Book review: A Wolf in Hindelheim by Jenny Mayhew

HISTORICAL crime fiction is enjoying something of a golden moment, and with her often ingenious and unusual debut novel, Jenny Mayhew adds significantly to the genre.

A Wolf in Hindelheim

BY Jenny Mayhew

Hutchinson, 352pp, £12.99

It’s not her use of pre-Nazi attitudes in her 1926 German village that does this – her twin focus is anti-semitism and eugenics, which pretty much everyone associates with the Nazis. Rather, it’s her indulgence of elements we normally associate with contemporary Nordic crime drama: a small town, slow pace, much introspection, that all give her tale something extra.

Constable Theodore Hildebrandt and his deputy, Klaus, who also happens to be his son, have been called to the isolated rural home shared by two couples, Johanna and Heinrich Muller, and Peter and Ute Koenig. Peter and Joanna are brother and sister; Peter is a doctor. But the newborn baby belonging to Joanna and Heinrich has gone missing whilst being watched by Peter and Joanna’s elderly mother.
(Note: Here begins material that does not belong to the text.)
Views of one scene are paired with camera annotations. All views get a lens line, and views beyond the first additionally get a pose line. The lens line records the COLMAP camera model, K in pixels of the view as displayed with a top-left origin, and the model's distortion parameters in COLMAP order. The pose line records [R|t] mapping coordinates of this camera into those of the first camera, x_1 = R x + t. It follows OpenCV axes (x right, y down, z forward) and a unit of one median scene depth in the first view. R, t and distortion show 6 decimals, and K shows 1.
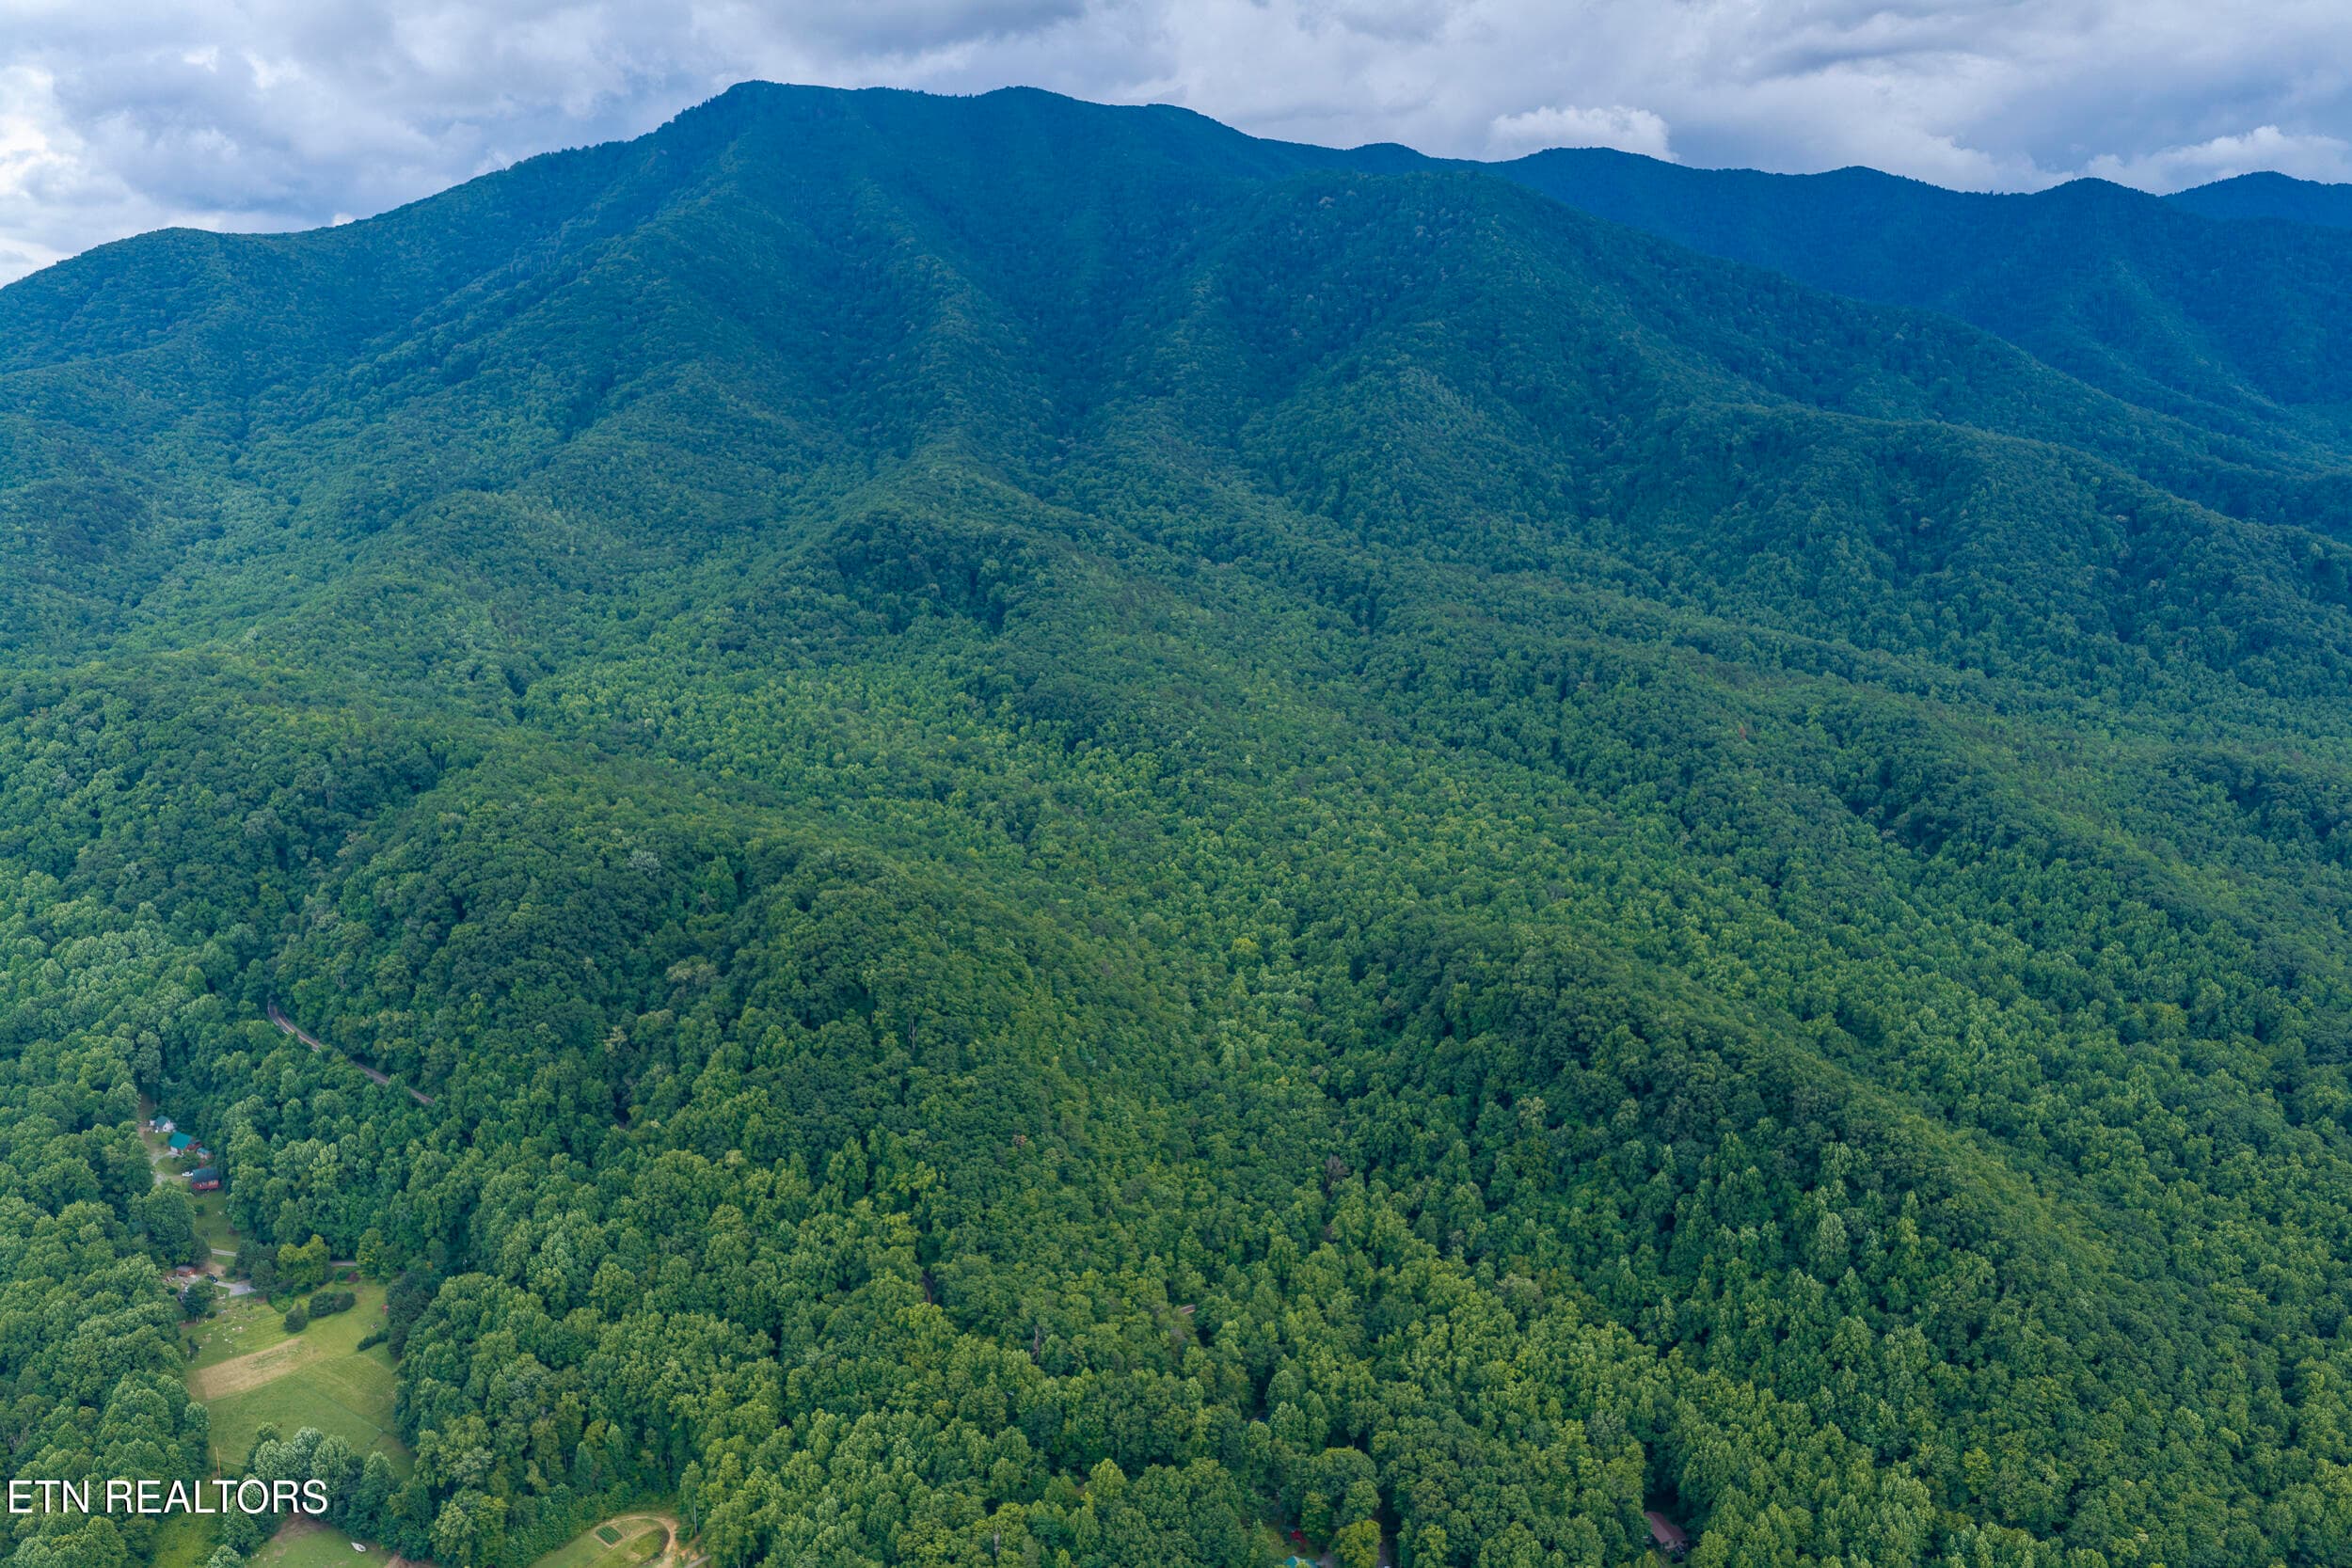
lens RADIAL K [[1944.8, 0, 1176.0], [0, 1944.8, 784.0], [0, 0, 1]] dist [0.021449, -0.044460]
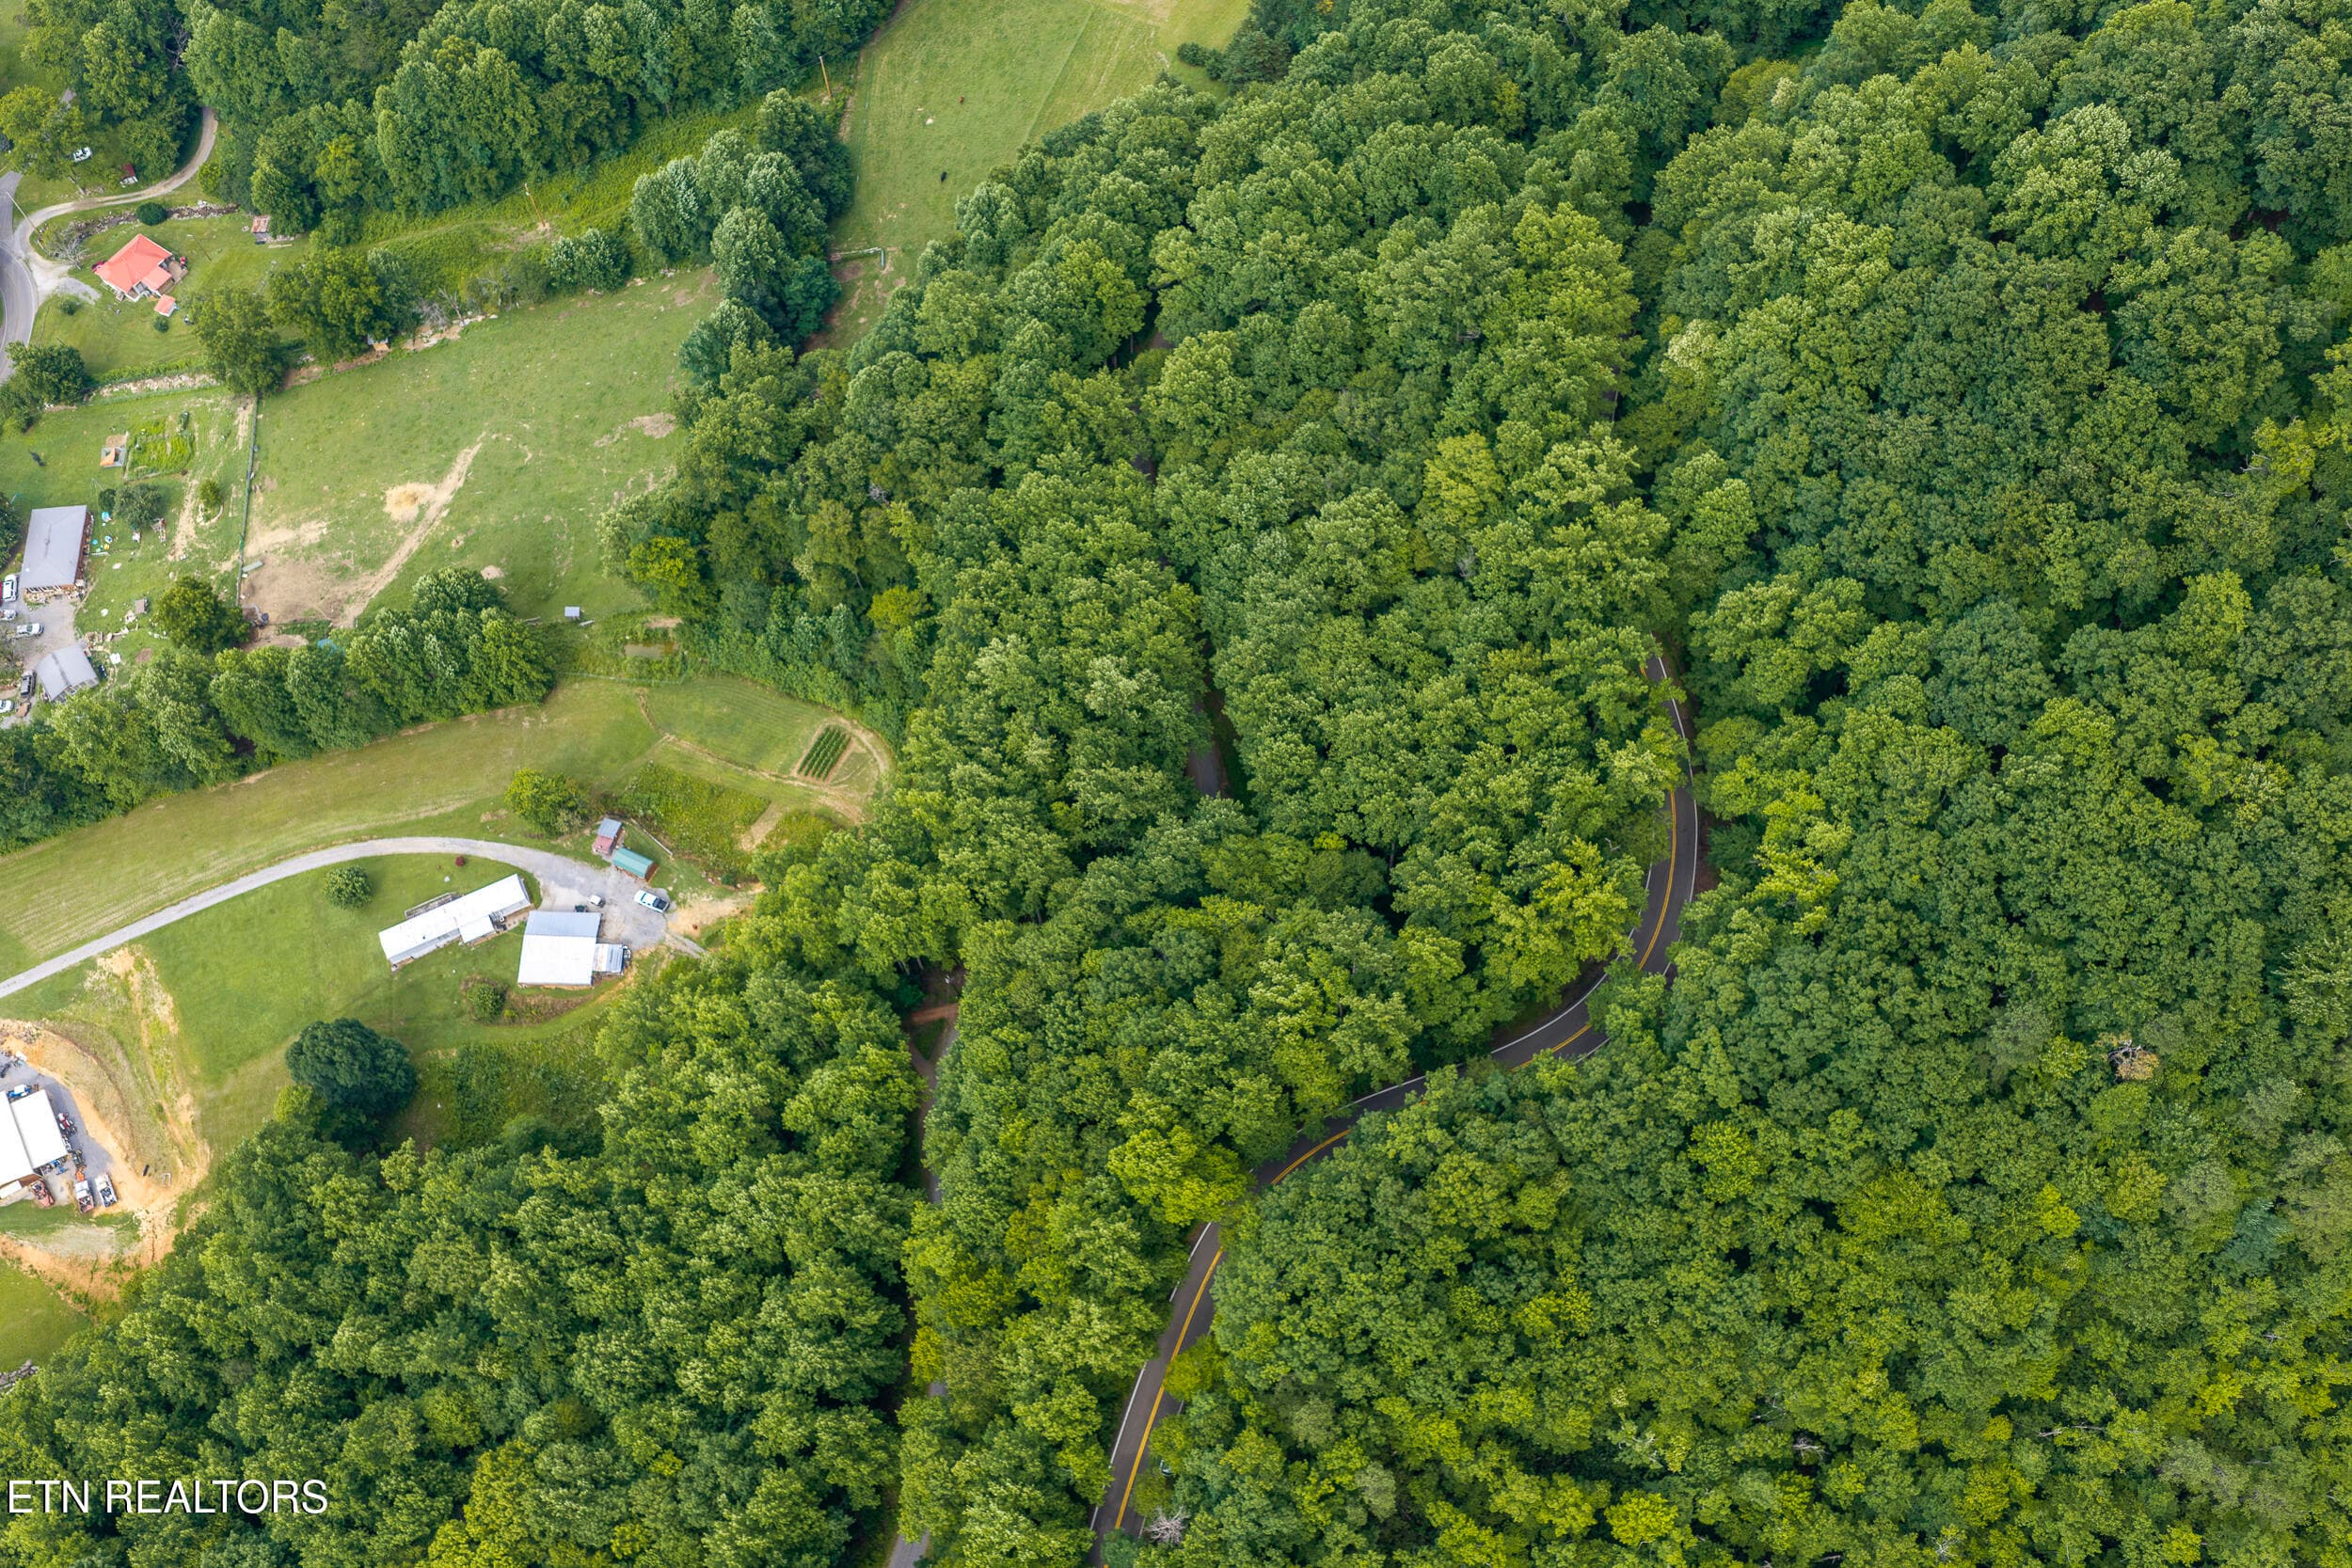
lens RADIAL K [[1953.3, 0, 1180.2], [0, 1953.3, 784.7], [0, 0, 1]] dist [0.019670, -0.034528]
pose [[0.286836, 0.862793, -0.416309, -0.028174], [-0.182312, 0.475792, 0.860456, -0.051929], [0.940472, -0.170912, 0.293771, 0.652506]]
The close family situation is reflected throughout the village – its main store is run by a young Jewish man, Elias Frankel, whose mother was a close friend of Peter and Joanna’s father before he died.

Hide Ad

A few days later, the baby is found dead in the log pile in the barn; the Mullers and the Koenigs believe that their elderly mother, who is suffering dementia, must have taken the baby and left it there by accident in her confusion. Hildebrandt is not so sure and when Elias Frankel is arrested by another policeman, Zelinsky, vying for Hildebrandt’s job, and subsequently escapes, his own doubts are mirrored by the village’s uncertainty. Except the village moves in a different direction: Elias, the long-time outsider who once claimed he saw a wolf in the woods, is condemned by gossip and as people talk, he becomes known as the “wolf man”.
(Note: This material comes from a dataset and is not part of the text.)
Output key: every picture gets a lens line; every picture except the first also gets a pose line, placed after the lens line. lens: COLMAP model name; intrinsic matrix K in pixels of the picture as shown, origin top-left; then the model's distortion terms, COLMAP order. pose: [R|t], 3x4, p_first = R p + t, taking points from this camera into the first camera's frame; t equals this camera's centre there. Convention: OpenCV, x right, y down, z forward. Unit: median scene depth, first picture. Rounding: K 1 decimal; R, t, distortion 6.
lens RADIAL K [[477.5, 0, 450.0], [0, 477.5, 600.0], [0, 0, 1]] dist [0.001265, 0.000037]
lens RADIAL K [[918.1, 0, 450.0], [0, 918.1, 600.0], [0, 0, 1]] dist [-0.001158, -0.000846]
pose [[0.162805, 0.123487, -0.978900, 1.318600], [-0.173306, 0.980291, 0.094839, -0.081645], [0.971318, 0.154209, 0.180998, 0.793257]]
Through quiet discussion, Hildebrandt learns that Peter is a believer in eugenics – his sister’s other child is a young boy who is severely brain damaged. At this point, Mayhew’s narrative flags a little as it’s easy to anticipate what is going to result from this, and who the real culprit behind the death of the new baby, who also showed signs of physical and mental deformity, may be. While her prose style begins a little hesitantly, though, with a heavier reliance on adjectives than necessary, her narrative does gain in confidence. What it needs here is something to make it that little bit more compelling, slightly more psychologically intriguing.

Eventually, some of that is provided, as Hildebrandt’s feelings for Ute increase and revelations about both the Mullers’ and the Keonigs’ marriages are made. Mayhew also hints at a certain kind of future for Hildebrandt’s son, who will not take seriously his father’s warnings about Zelinsky, and who may well become exactly the kind of disaffected, disenchanted young man vulnerable to Nazi propaganda about the Jews. Mayhew says in a short foreword to her novel that she was partly inspired by “the ways an individual might get drawn into irrational thinking, especially under certain social pressures and circumstances.” To that end, she employs a simple man, Eckhardt Grohlick as a “kind of guinea pig” for this “imaginative experiment” – Elias Frankel asks Grohlick to look after his store when he is arrested. But a young member of a new right-wing group soon moves in on him, with his anti-semitic views.

This part is almost meatier than the death of the baby, which begins to fall away as a narrative ploy. As with the Nordic crime dramas, Mayhew is more interested in the machinations of a small place, whose often medieval-seeming attitudes cause real harm. The association of Elias with a wolf may have come from the man’s own lips, but his sighting becomes an excuse to separate him further from his fellow villagers in their minds, to associate him with dangerous animals, and in turn, with the devil.

It’s greatly to Mayhew’s credit that she makes what are effectively the beginnings of the Holocaust to come in ten years’ time or so, look as small, as seemingly inconsequential, and as horribly believable, as they are here. Her novel’s ending keeps her options about a possible sequel open, and I can only assume that the few hints we are given about Hildebrandt’s traumatic back story – he is a damaged war veteran, his skin burnt and his insides, put back together on the battlefield, “patched up with borrowed or mistaken fragments of other men’s flesh”, to create a shell where “the spirits of several dead soldiers had crawled inside to find a new home” – will be given more room for manoeuvre.